• Text provided:
* * * * * * * * *

As you may have heard, Facebook’s decision not to subject political ads to fact-checking has caused a lot of concern, in various sectors.
With The Social Network rolling out a range of measures to stop potential misuse of its platforms by politically-affiliated groups in the wake of the 2016 US Presidential Election, its decision to allow lies in political ads in the coming campaign seems at odds with such efforts. Add to that the fact that every other digital platform – including Google, which this week announced its own political ad restrictions – now either doesn’t accept political ads or subjects them to fact-checking, and you can see why the pressure would be on the world’s largest digital platform to re-think its stance.
And now, according to The Wall Street Journal, it just might do that.
As per WSJ:
“Facebook is considering making changes to its political-advertising policy that could include preventing campaigns from targeting only very small groups of people, people familiar with the matter said, in an effort to spurn the spread of misinformation. The company in recent weeks has weighed increasing the minimum number of people who are targeted in political ads from 100 to a few thousand, the people said.”
That could an interesting move – micro-targeting, or focusing specific messages onto very small groups, was a key element of how Cambridge Analytica reportedly conducted its political advocacy campaigns across The Social Network. If it wasn’t able to hone in on such specific audience subsets, with messaging tailored to their key pain points, maybe this type of campaigning wouldn’t be as effective – and while expanding the minimum audience targeting from 100 to 1000 may not seem like a major shift, it could have a big impact.
This comes after Google outlined similar limitations on its targeting tools for political ads – earlier this week. Google announced that it will remove Customer Match targeting as an option for political promotions, which will remove the capacity for such campaigns to upload their own lists of emails and/or phone numbers and then have Google’s systems match them up with relevant online profiles.
Again, this may not seem like a major step, but its this kind of precise targeting that has proven significantly effective in campaigns from groups like Cambridge Analytica and the Russian IRA.

* * * * * * * * *

• What you need to do:
1: Copy the passage of the article on Facebook's political ad policy between "With The Social" and "might do that.", inclusive.
2: Answer these questions from the article on Facebook's political ad policy:
(a) Which publication reported that Facebook might change its stance?
(b) According to that report, what is the current minimum number of people targeted in political ads?
(c) Which targeting option did Google say it will remove for political promotions?
3: How would you carry on the article on Facebook's political ad policy? Write the next part, picking up after its last sentence.
The listing has no connection to the article on Facebook's political ad policy.

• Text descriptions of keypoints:
* * * * * * * * *

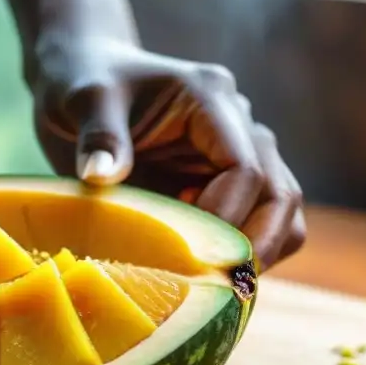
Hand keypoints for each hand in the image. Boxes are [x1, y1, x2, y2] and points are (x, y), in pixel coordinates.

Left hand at [31, 37, 305, 269]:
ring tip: (209, 286)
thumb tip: (101, 177)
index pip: (245, 168)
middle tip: (213, 289)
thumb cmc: (83, 81)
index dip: (224, 217)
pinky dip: (240, 256)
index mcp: (212, 99)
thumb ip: (98, 135)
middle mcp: (240, 127)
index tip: (186, 253)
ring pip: (282, 216)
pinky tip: (198, 274)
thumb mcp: (84, 99)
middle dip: (254, 247)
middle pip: (281, 196)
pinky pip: (257, 228)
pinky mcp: (225, 187)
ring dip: (257, 256)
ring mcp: (239, 158)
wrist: (83, 75)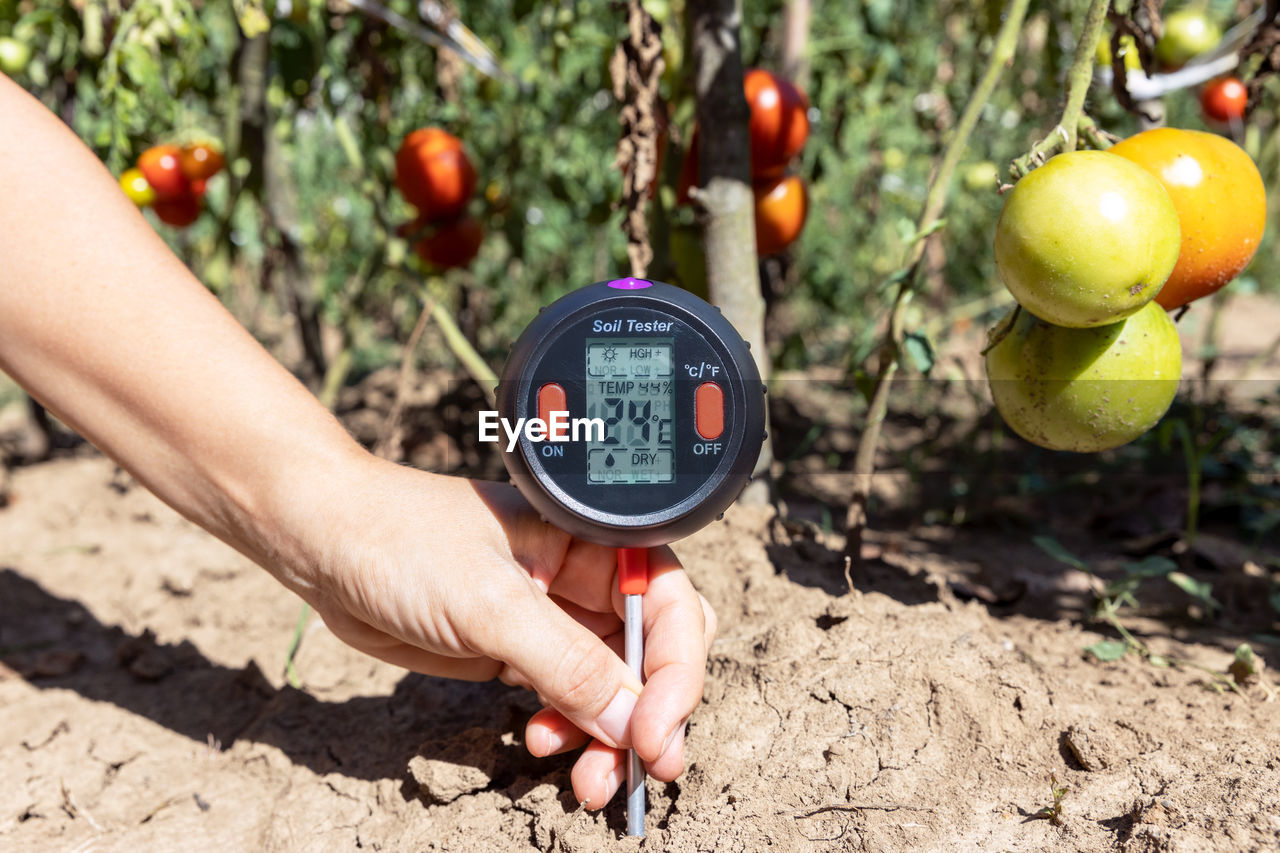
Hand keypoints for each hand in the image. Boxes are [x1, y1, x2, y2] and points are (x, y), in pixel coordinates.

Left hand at [282, 456, 716, 806]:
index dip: (675, 672)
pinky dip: (567, 732)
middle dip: (649, 714)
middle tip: (642, 768)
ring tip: (586, 780)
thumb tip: (632, 723)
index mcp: (595, 540)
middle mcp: (583, 577)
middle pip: (651, 653)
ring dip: (607, 737)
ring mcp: (550, 617)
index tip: (653, 731)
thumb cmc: (402, 539)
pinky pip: (566, 700)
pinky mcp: (516, 650)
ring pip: (611, 688)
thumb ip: (566, 664)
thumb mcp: (489, 603)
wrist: (324, 545)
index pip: (670, 606)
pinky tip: (540, 743)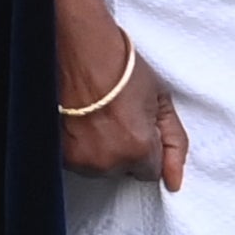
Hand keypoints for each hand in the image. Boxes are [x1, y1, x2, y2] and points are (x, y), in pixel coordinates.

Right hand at [60, 21, 189, 190]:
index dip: (148, 147)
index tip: (140, 125)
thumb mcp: (161, 102)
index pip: (151, 172)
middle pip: (124, 170)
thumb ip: (175, 144)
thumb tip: (175, 182)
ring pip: (100, 167)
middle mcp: (108, 162)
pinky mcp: (59, 154)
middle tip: (118, 116)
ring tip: (98, 117)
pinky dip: (81, 146)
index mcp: (139, 150)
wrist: (83, 51)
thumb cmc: (122, 69)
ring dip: (103, 150)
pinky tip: (82, 121)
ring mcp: (80, 160)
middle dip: (126, 150)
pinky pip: (78, 161)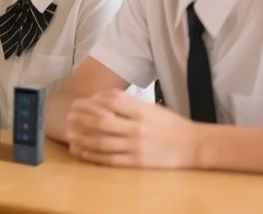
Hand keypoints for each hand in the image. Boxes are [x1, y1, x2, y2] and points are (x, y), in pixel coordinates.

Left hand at [66, 88, 202, 168]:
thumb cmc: (170, 125)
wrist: (194, 145)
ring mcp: (137, 146)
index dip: (91, 101)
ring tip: (69, 134)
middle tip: (68, 117)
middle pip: (101, 121)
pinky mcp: (137, 162)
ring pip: (101, 141)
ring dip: (82, 137)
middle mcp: (137, 127)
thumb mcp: (151, 108)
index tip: (79, 103)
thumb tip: (100, 99)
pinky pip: (109, 159)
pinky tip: (82, 152)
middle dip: (81, 119)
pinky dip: (92, 155)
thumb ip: (128, 103)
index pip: (110, 101)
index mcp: (141, 110)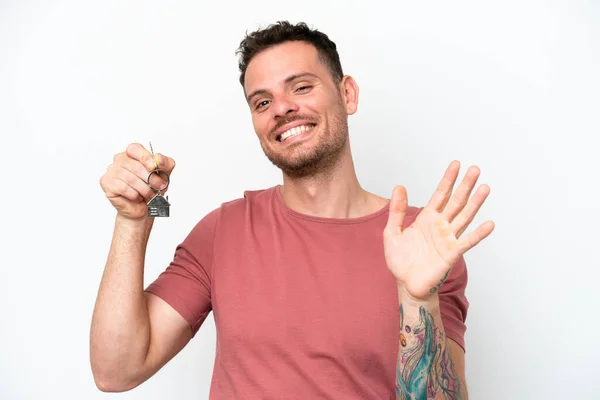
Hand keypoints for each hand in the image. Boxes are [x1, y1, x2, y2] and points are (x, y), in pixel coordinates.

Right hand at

* * * * * * * * *

• Task responses:
1:
With The Social Network rolling out a range of measures to stop potential misuse of its platforms by politically-affiliated groups in the wake of the 2016 US Presidential Election, its decision to allow lies in political ads in the coming campaign seems at odds with such efforts. Add to that the fact that every other digital platform – including Google, which this week announced its own political ad restrictions – now either doesn’t accept political ads or subjects them to fact-checking, and you can see why the pressure would be on the world’s largest digital platform to re-think its stance.
And now, according to The Wall Street Journal, it just might do that.

2:
(a) The Wall Street Journal
(b) 100
(c) Customer Match

3:
Of course, Facebook could still do more. Facebook could still subject political ads to fact-checks, it could add in new labeling to signify such, or it could, as Twitter has done, just stop selling political ads.
For its part, Facebook has said that it is considering all options, and that it’s still assessing its stance in light of ongoing discussion:
CNN reported earlier this month that:
“Facebook is considering changes to how political ads can be targeted, how ads are labeled, and providing more information about who is paying for an ad.”
So it seems like all options are still on the table. Well, all but banning political ads outright – but even if it doesn’t choose to stop them entirely, there are various ways in which it could improve its approach, and not only move in-line with other platforms, but also appease user and regulatory concerns. And the latter could end up being a bigger headache for Facebook in future if it doesn’t act.
This is especially true with other platforms refining their processes – if Facebook sticks with its stance, that will open the door for digital platforms to come under a new set of government-implemented standards, which will bring new penalties and limitations on how Facebook, and others, operate. That kind of accountability will also prompt increased discussion about how Facebook and other providers are run, and whether there should be rules governing their overall practices.
Facebook doesn’t want that, as it would be costly to implement and difficult to manage – and as such, it makes sense that Zuck and Co. would look to move more in line with everyone else.
There’s nothing official as yet, but expect to see Facebook’s political ads policy change within the next few months.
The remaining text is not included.